## DIRECTIVE
Change "Name the event" to "Identify the event" throughout the material below, leaving everything else as it is. Leave the pictures out of your answer.

(Dataset items)
§ §

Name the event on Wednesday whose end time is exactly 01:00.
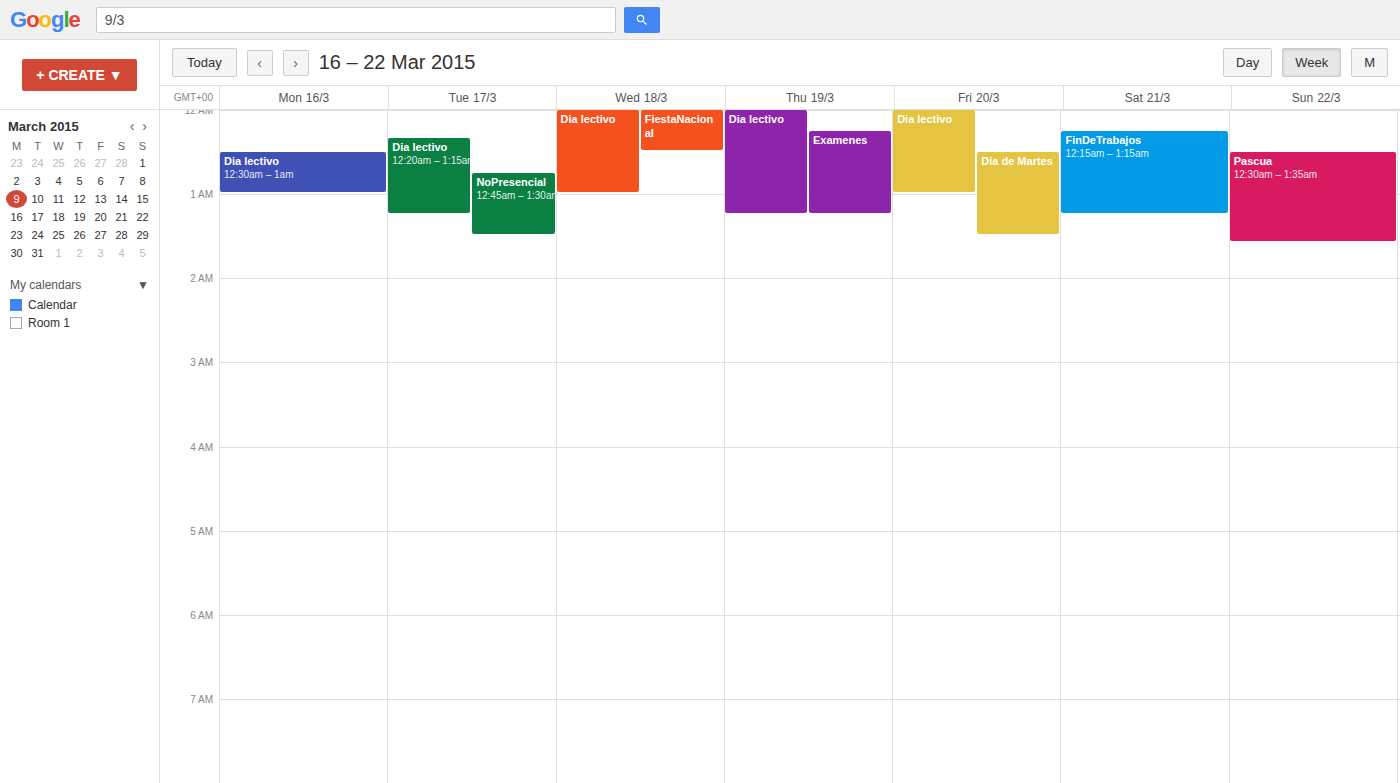
"Dia lectivo"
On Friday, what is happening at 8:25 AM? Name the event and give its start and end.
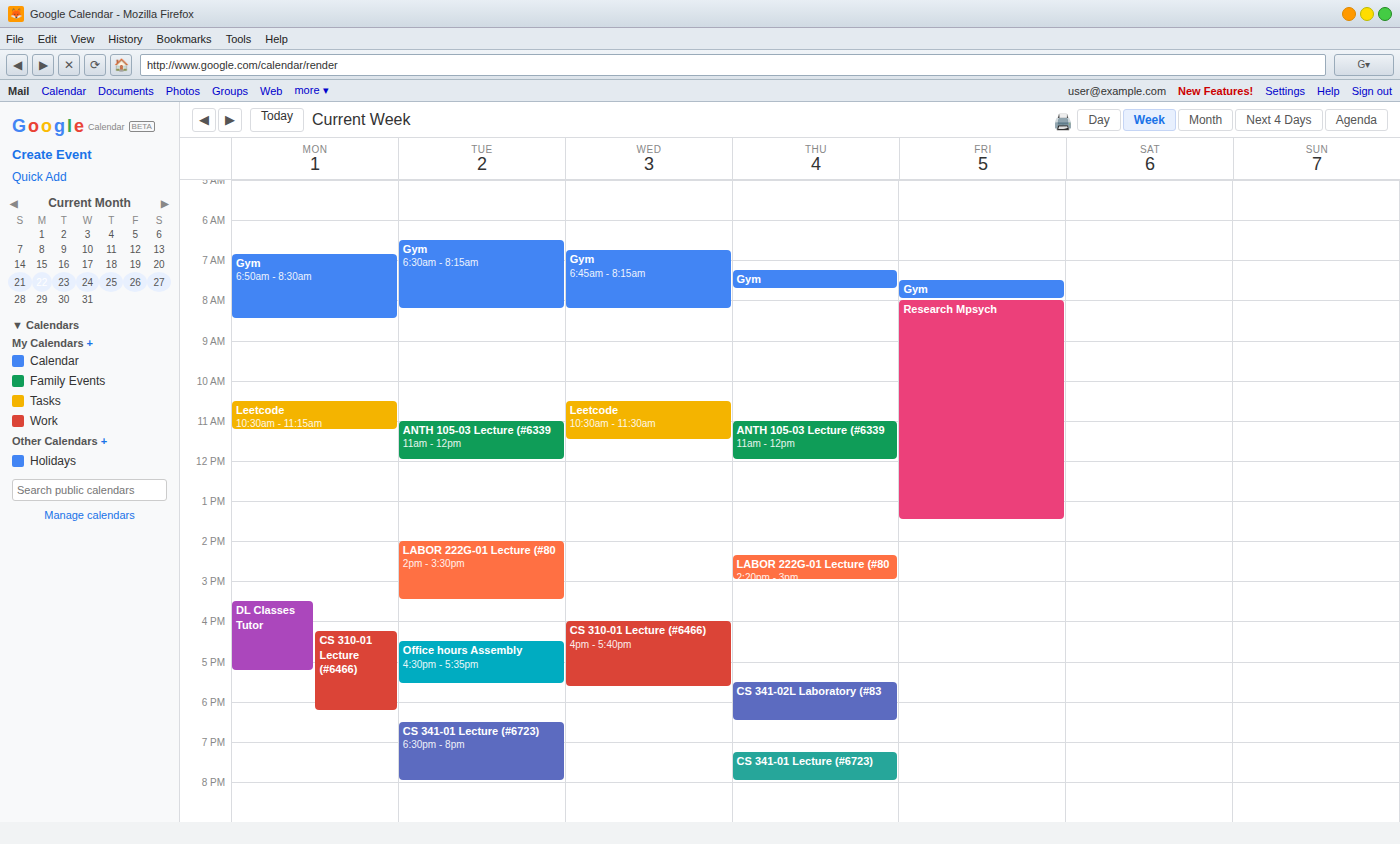
"Research Mpsych", 8:00 AM to 1:30 PM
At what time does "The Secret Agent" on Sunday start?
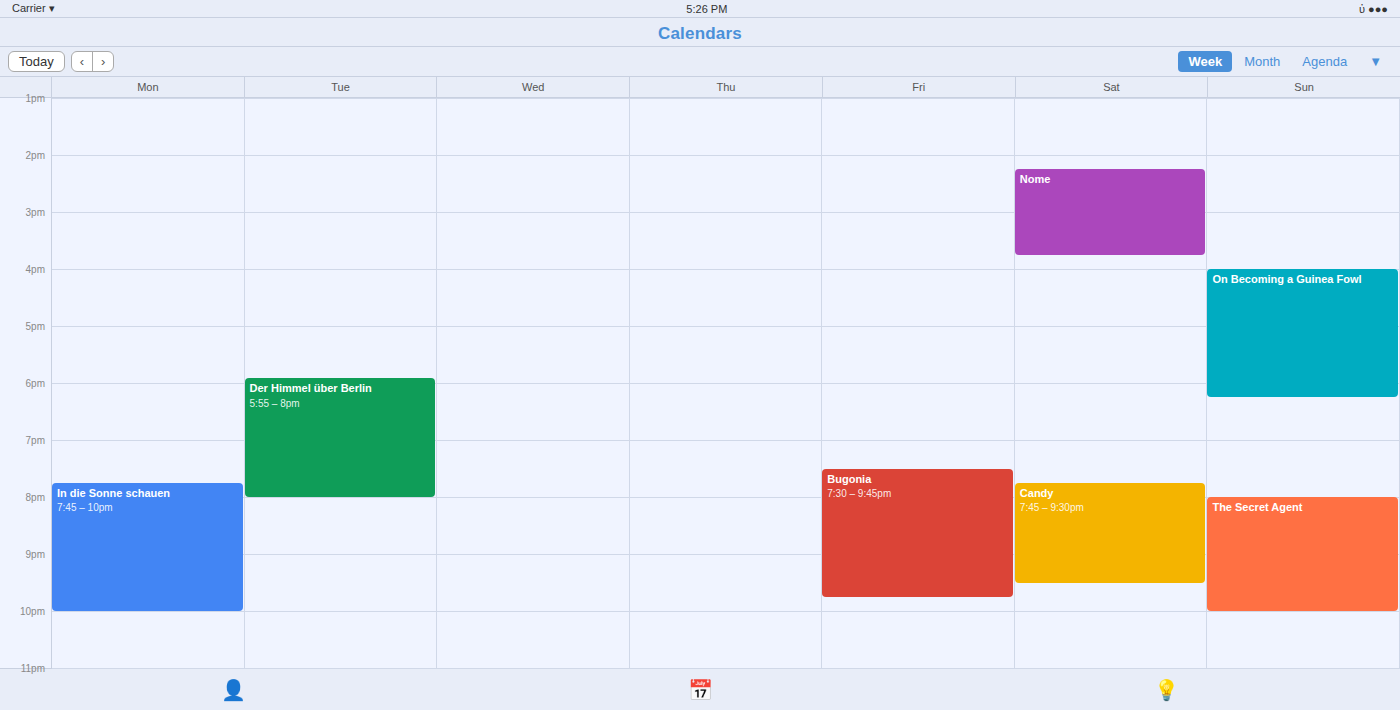
8:00 PM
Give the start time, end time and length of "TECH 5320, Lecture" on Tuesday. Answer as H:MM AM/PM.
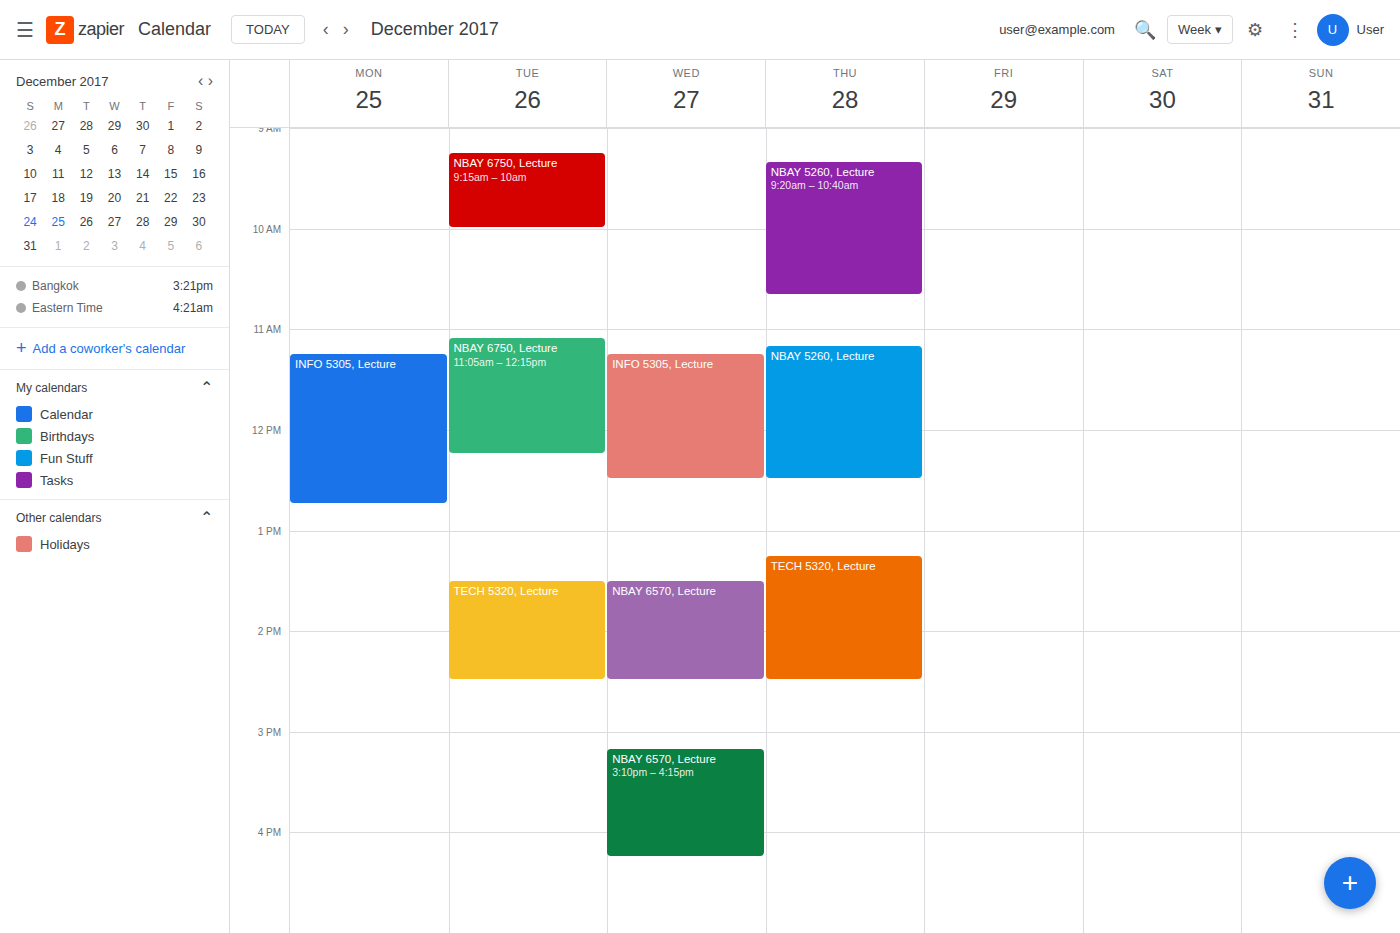
1:30 PM to 2:30 PM, 1 hour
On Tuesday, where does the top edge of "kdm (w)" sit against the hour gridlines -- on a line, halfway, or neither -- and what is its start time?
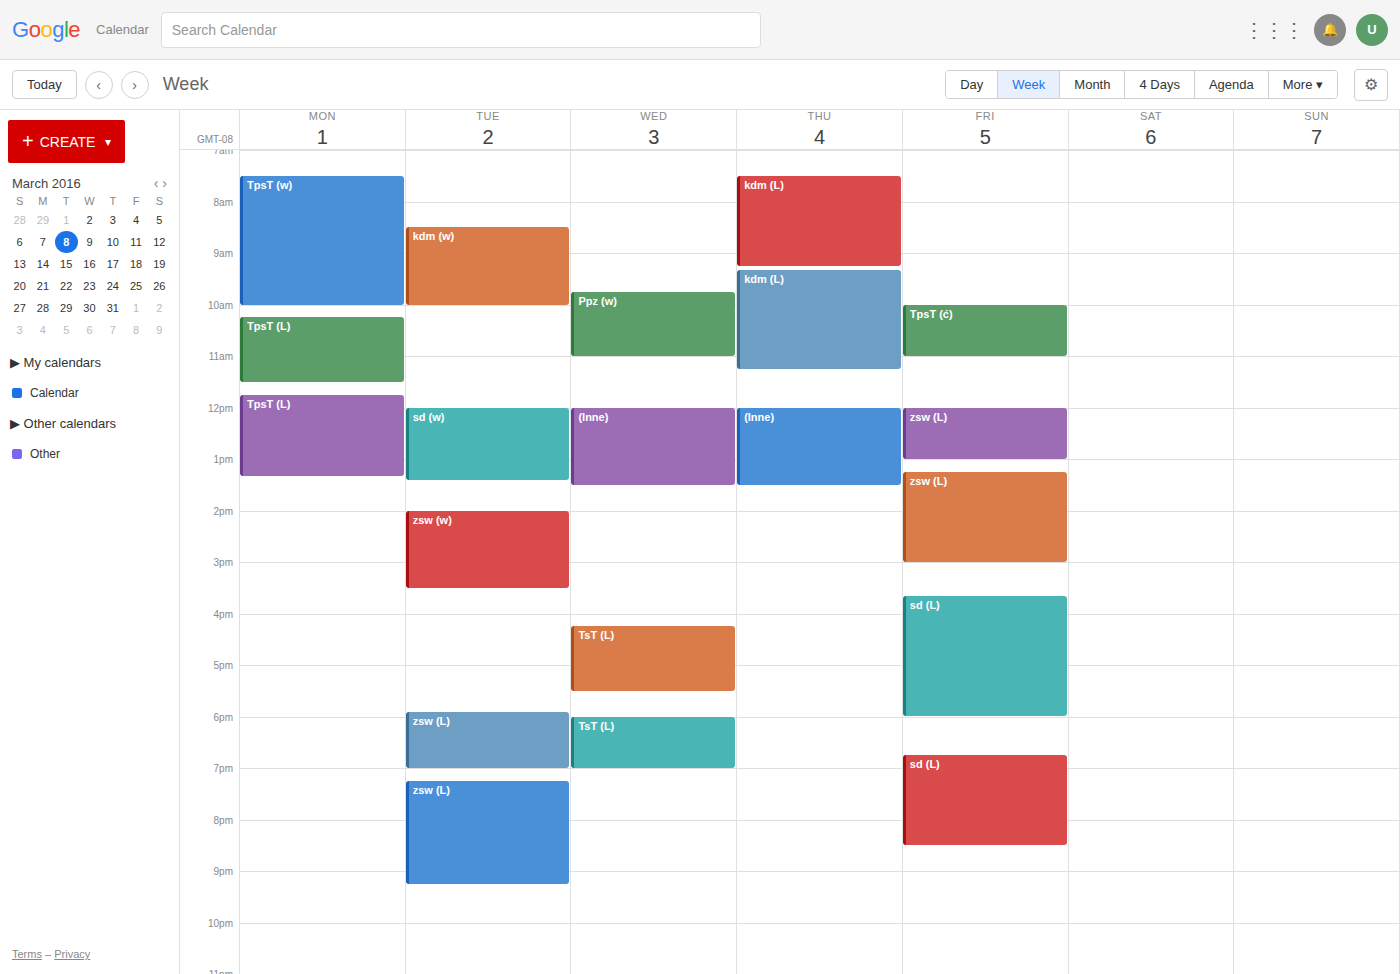
8:30 AM -- halfway between the 8 AM and 9 AM lines.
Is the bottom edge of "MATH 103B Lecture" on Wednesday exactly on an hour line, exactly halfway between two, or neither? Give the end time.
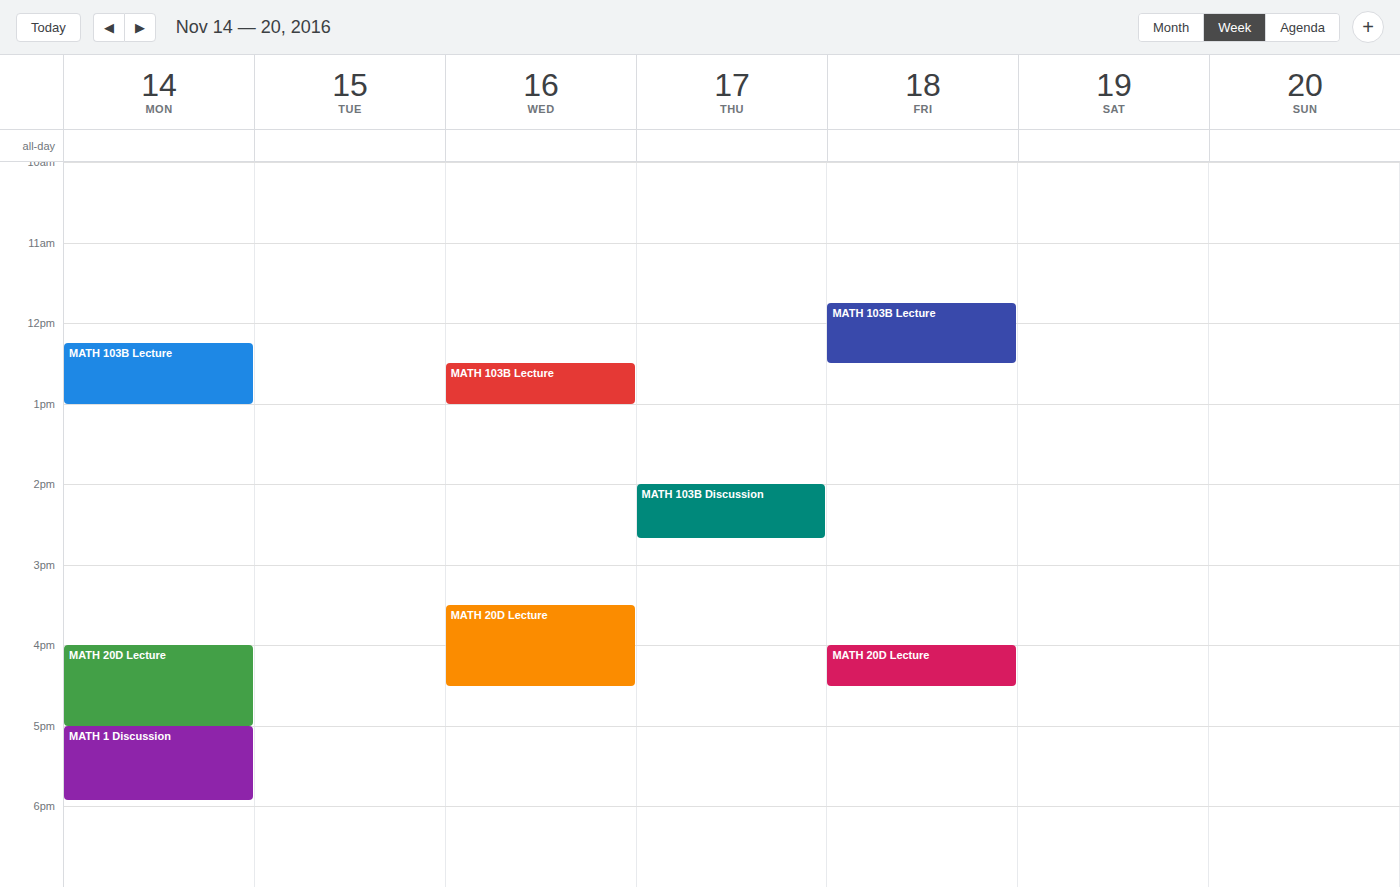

§ §

## TASK SOLUTION
Identify the event on Wednesday whose end time is exactly 01:00.
"Dia lectivo"
On Friday, what is happening at 8:25 AM? Identify the event and give its start and end.
"Research Mpsych", 8:00 AM to 1:30 PM
At what time does "The Secret Agent" on Sunday start?
8:00 PM
Give the start time, end time and length of "TECH 5320, Lecture" on Tuesday. Answer as H:MM AM/PM.
1:30 PM to 2:30 PM, 1 hour
On Tuesday, where does the top edge of "kdm (w)" sit against the hour gridlines -- on a line, halfway, or neither -- and what is its start time?
8:30 AM -- halfway between the 8 AM and 9 AM lines.
Is the bottom edge of "MATH 103B Lecture" on Wednesday exactly on an hour line, exactly halfway between two, or neither? Give the end time.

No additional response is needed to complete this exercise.